Dataset extract:
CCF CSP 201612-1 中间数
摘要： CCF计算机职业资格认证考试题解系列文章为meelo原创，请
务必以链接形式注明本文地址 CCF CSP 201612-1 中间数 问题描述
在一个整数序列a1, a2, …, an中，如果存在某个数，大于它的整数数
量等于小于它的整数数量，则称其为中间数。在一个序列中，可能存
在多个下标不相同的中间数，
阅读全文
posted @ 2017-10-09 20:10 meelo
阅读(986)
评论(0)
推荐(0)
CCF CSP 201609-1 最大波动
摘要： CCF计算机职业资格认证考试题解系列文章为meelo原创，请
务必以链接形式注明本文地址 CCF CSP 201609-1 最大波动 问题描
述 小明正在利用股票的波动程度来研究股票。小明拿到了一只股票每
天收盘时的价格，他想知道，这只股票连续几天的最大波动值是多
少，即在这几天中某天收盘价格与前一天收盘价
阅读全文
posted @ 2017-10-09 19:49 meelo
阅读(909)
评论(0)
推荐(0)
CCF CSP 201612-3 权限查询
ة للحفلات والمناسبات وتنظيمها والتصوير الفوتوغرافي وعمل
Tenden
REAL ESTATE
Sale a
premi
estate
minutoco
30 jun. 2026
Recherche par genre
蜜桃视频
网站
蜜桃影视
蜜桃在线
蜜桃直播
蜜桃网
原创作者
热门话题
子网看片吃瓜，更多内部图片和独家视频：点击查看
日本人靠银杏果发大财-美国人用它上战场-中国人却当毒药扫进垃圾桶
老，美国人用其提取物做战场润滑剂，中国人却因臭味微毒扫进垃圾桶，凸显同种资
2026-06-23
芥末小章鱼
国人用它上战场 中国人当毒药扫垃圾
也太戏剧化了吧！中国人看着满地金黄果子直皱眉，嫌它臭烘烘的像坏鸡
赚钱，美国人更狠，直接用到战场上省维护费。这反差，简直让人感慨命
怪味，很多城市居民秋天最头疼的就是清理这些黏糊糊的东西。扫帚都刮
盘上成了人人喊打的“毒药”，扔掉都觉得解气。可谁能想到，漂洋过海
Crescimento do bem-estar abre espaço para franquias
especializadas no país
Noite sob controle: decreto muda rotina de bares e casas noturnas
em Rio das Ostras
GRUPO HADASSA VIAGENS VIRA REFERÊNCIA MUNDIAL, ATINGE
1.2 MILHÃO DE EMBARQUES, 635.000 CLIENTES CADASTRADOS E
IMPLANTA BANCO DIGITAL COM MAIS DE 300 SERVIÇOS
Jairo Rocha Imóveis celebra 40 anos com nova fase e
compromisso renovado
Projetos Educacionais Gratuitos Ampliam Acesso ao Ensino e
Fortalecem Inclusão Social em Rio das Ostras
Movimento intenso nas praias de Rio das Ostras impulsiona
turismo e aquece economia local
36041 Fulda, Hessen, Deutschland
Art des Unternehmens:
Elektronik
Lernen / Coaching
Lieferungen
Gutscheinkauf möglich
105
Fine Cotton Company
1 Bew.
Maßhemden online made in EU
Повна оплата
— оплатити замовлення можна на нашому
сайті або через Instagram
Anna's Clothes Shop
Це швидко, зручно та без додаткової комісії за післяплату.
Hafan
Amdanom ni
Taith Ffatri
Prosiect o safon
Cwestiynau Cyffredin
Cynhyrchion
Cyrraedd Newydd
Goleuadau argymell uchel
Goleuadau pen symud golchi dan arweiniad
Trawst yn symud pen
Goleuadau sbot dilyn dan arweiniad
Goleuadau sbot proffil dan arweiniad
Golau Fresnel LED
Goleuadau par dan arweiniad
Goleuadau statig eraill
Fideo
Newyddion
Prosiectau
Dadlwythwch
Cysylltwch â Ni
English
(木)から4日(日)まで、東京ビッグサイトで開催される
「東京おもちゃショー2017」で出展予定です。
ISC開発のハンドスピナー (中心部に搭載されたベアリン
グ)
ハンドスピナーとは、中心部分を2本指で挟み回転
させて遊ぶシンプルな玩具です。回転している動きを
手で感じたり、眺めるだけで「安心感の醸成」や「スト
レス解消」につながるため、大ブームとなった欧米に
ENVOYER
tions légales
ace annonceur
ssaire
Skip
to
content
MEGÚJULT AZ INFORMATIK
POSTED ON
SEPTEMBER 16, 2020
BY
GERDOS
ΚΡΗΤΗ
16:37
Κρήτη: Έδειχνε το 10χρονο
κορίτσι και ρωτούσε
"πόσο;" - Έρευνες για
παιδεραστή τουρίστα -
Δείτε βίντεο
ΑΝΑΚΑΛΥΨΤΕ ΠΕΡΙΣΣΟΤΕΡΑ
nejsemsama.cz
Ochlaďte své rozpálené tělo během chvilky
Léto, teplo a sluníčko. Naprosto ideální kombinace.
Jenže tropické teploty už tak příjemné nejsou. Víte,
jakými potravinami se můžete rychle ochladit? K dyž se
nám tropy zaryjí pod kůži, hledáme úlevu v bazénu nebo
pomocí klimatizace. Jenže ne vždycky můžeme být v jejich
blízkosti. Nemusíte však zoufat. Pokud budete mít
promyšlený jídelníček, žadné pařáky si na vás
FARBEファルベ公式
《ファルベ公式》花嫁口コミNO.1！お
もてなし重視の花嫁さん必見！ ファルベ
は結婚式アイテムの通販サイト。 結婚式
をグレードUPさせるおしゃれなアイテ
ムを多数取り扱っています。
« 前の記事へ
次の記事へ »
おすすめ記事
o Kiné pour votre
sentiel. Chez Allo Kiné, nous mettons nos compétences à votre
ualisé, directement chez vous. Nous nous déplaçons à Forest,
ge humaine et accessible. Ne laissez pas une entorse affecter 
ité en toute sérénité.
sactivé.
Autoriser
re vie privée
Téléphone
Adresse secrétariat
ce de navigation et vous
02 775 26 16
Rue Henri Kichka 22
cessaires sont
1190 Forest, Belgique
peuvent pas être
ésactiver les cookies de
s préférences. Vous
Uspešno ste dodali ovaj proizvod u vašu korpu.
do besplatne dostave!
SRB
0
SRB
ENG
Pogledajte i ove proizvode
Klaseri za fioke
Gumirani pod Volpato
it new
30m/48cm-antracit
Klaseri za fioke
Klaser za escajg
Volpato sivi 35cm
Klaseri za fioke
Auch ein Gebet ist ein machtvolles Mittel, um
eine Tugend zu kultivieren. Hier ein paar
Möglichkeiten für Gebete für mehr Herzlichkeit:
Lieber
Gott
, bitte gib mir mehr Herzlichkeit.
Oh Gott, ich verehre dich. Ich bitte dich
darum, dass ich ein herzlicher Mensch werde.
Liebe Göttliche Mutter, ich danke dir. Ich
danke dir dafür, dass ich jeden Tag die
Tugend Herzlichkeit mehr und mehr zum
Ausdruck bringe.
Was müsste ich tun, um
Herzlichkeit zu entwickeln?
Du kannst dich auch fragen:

Exercise goal: From the material above, copy every line where the word "symud" is found.

Result:
Goleuadau pen symud golchi dan arweiniad
Trawst yn symud pen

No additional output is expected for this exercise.